Retired French three-star general Michel Yakovleff emerged as one of the clearest public faces of allied skepticism toward President Donald Trump’s Iran strategy after ridiculing the idea of Europe joining a US-led operation that he argued lacked a coherent structure, clear political purpose, and credible military design.
Yakovleff, a former senior NATO officer and former commander of the French Foreign Legion, delivered the critique on French television as Washington pressed partners to support its wider campaign around Iran and the Strait of Hormuz.
His most widely cited line compared joining Trump’s war to buying a cheap ticket for the Titanic after it had already hit the iceberg.
A French general just looked at Trump’s plan to build a runway inside Iran to fly out uranium under active bombing.
— Gandalv (@Microinteracti1) April 3, 2026
His response: “American officials should stop snorting cocaine between meetings.”

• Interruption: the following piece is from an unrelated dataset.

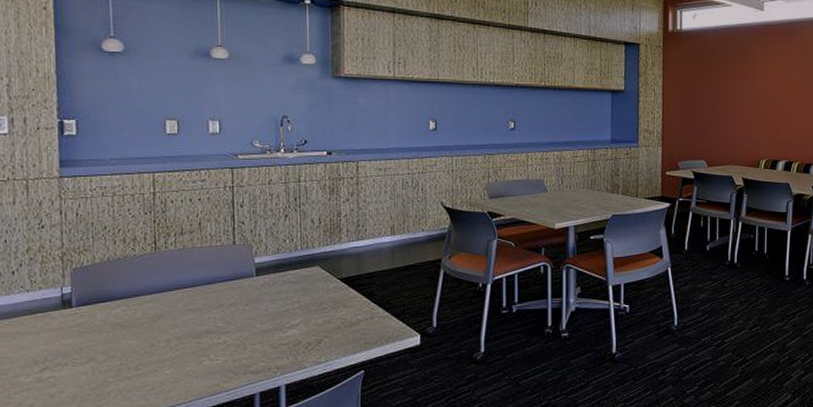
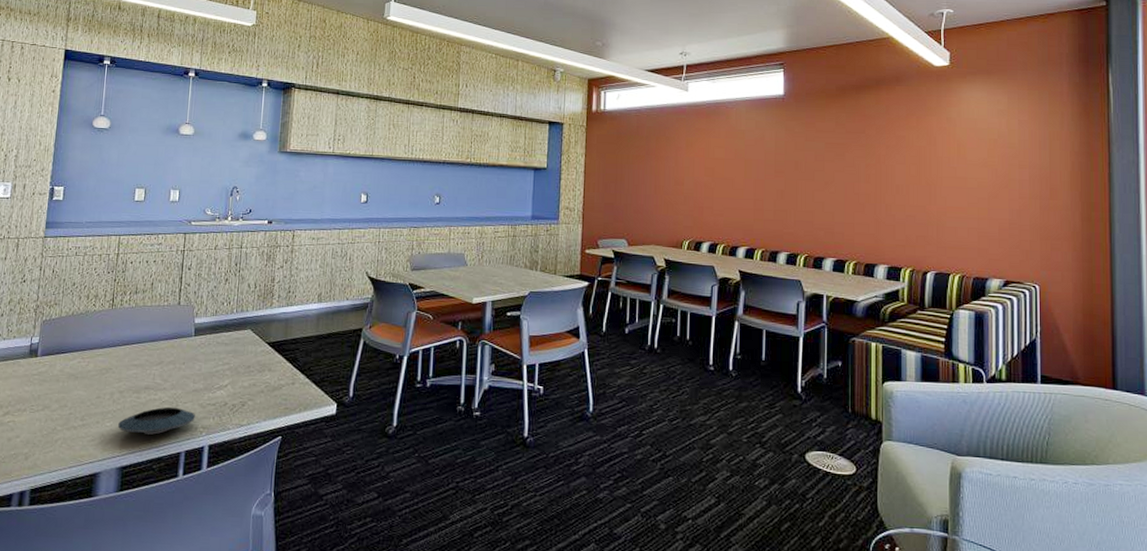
saucer: none [180,349,267,379] -> present [118,406,195,435]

This is the same man who called joining Trump’s war “buying cheap tickets for the… pic.twitter.com/WekONfvj7e
Yakovleff argued that Europe could not sensibly run one mission while the US simultaneously conducted a different war above it. He said any operation of that kind would need to be unified, formally defined, and run under a NATO framework rather than improvised through changing public statements.
He also said the Americans needed to put their plans “in writing,” not in messages that shifted “every two minutes.”

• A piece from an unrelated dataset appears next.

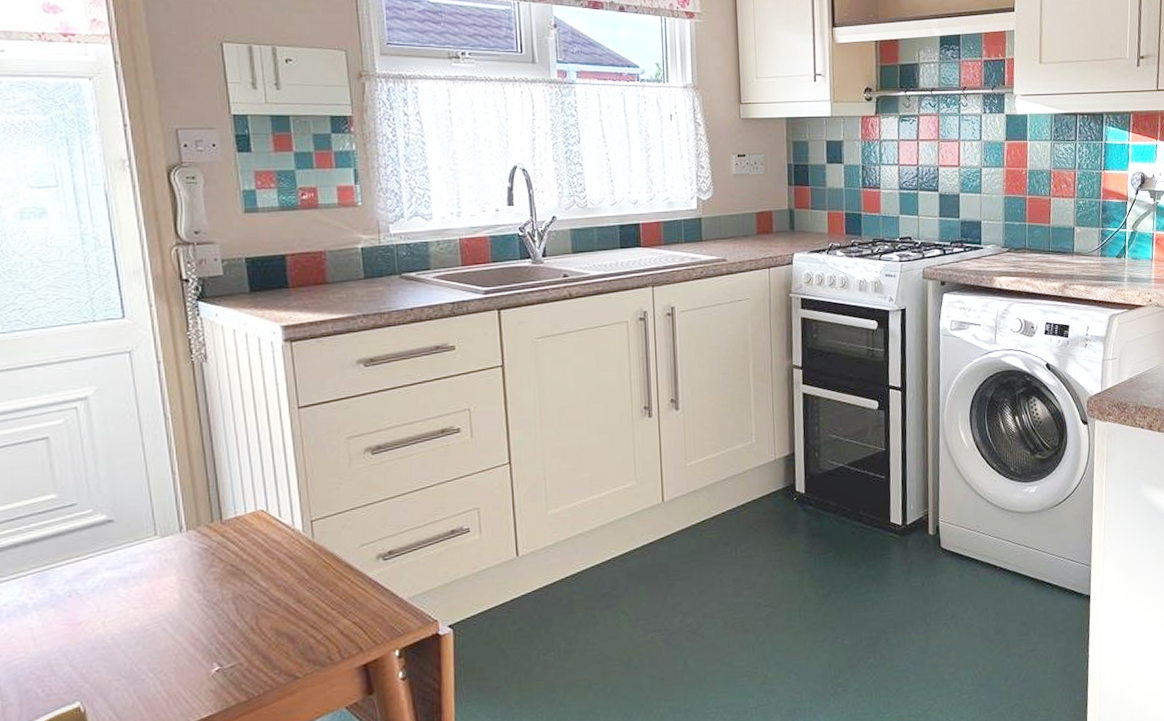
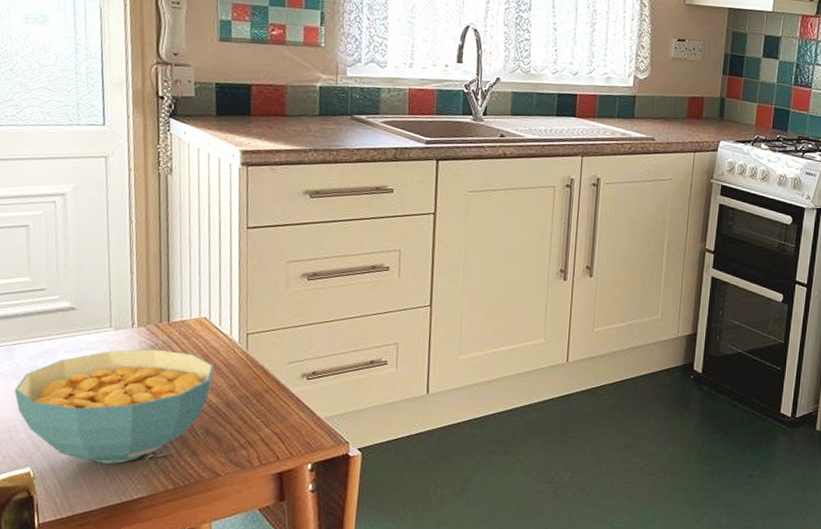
cereal bowl: none [51,550,278,685] -> present [14,349,214,464]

The Washington Post reported that Trump had asked for a military option to seize Iran’s highly enriched uranium stockpile rather than simply destroy facilities from the air. The proposal reportedly involved securing mountainous terrain inside Iran, bringing in excavation equipment, and constructing a makeshift runway so cargo aircraft could extract the material. Officials were said to have warned the plan carried significant operational risk and might require hundreds or thousands of troops over a mission that could last weeks.
Iran is believed to control about 440 kilograms of uranium enriched to 60%, with some or all of it moved to Isfahan. That level is below weapons-grade but far above civilian enrichment thresholds, making the stockpile central to the war’s stated rationale and to the logic of any attempt to physically seize it.

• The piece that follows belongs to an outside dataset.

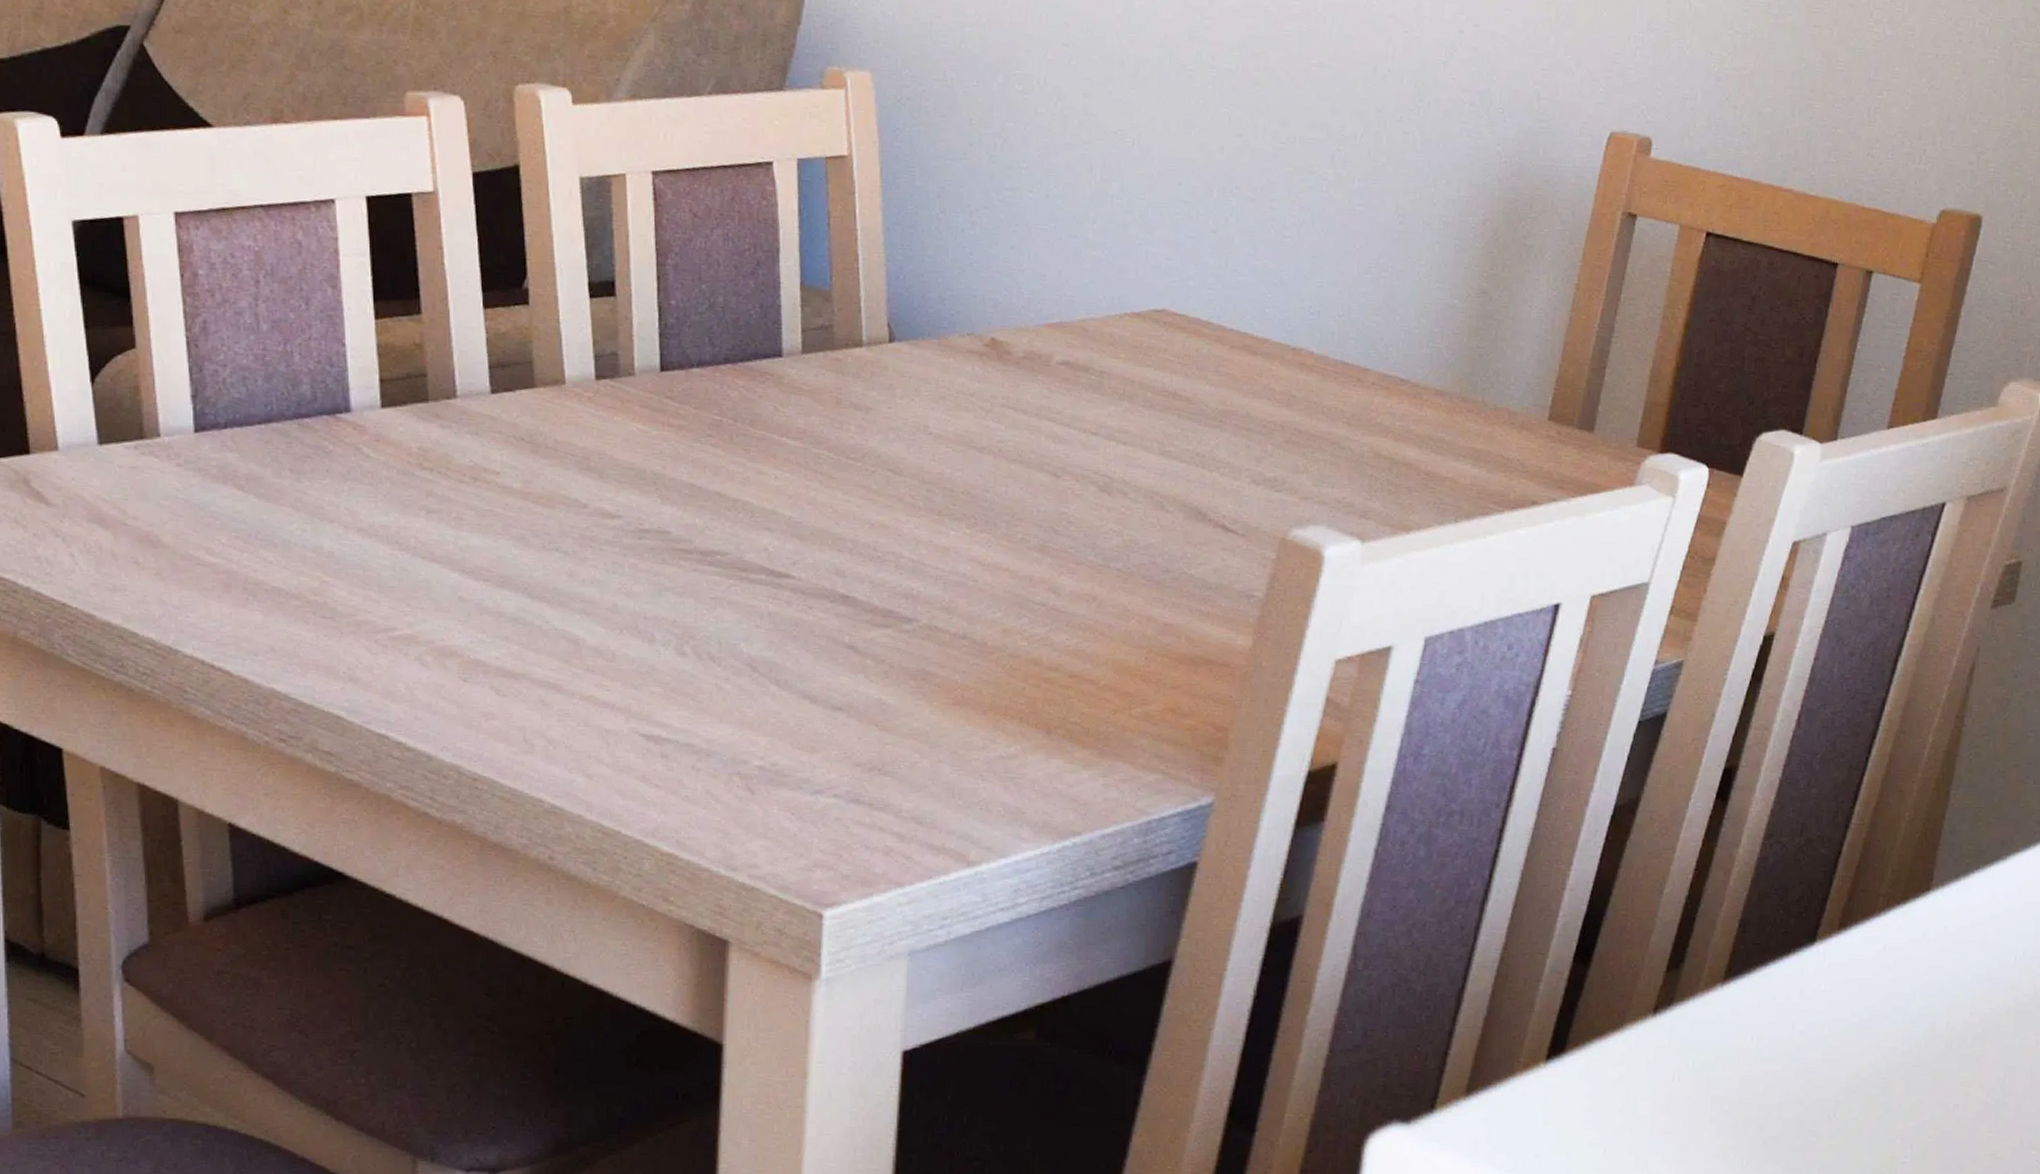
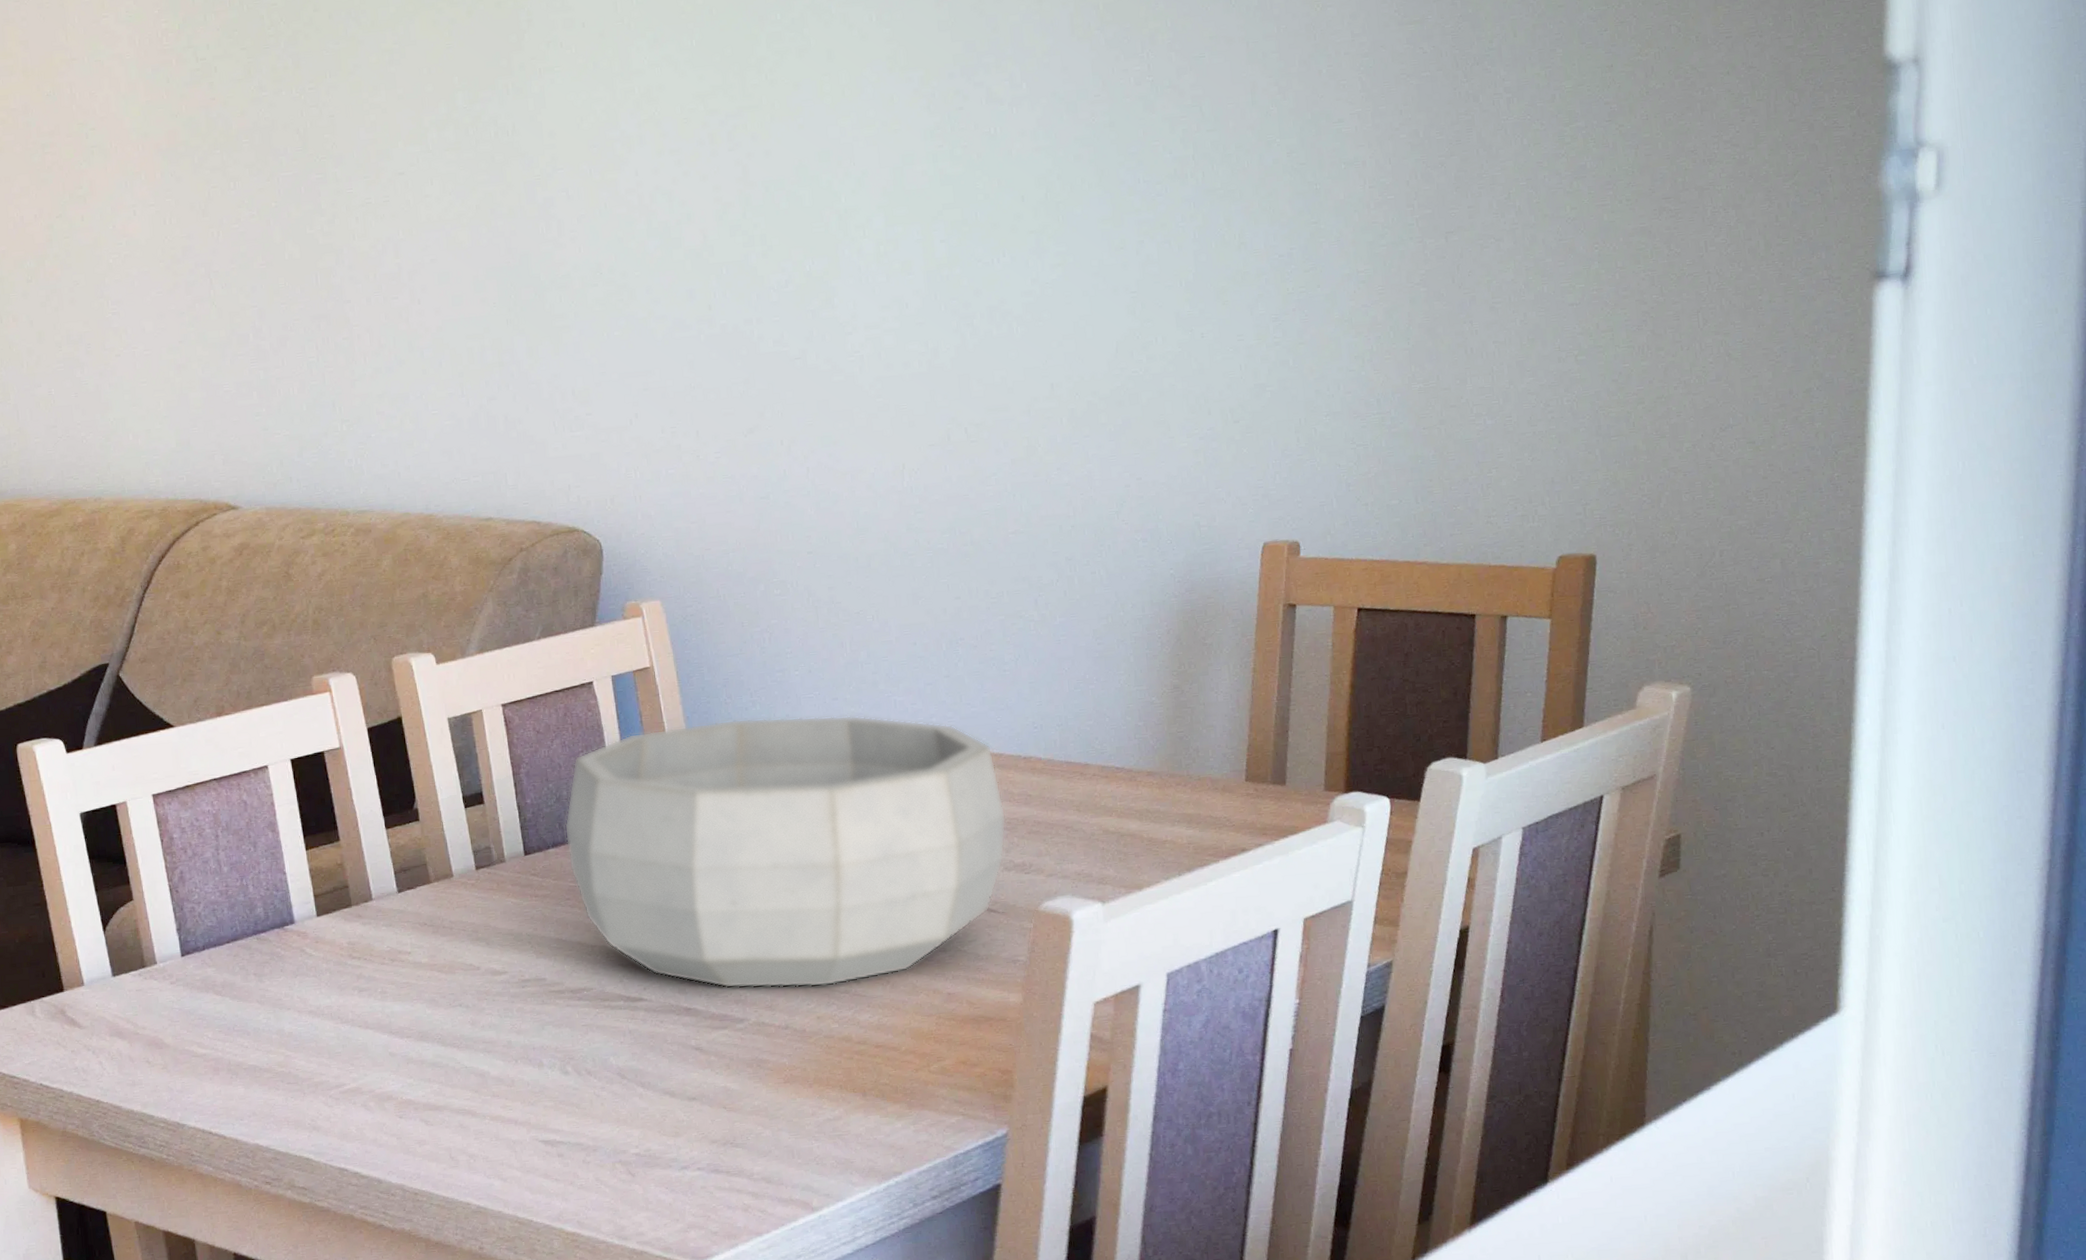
decorative bowl: none [715,237,1263,594] -> present [564,715,1007,989]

Conflicting his own plan, Trump dismissed concern over the uranium by saying it was so far underground that he did not care about it, even as the reported US plan had centered on physically extracting that same material.
France’s position at the state level also lined up with the caution Yakovleff voiced on air. On Thursday, President Emmanuel Macron said forcing open the Strait of Hormuz through military action was unrealistic, would take too long, and would expose forces to risks from Iran’s Revolutionary Guards and ballistic missiles. He added that the US-Israeli campaign was not France’s operation and said Paris wanted peace as soon as possible.
Reuters reported that France had refused Israel permission to use French airspace to transfer US weapons for the Iran war.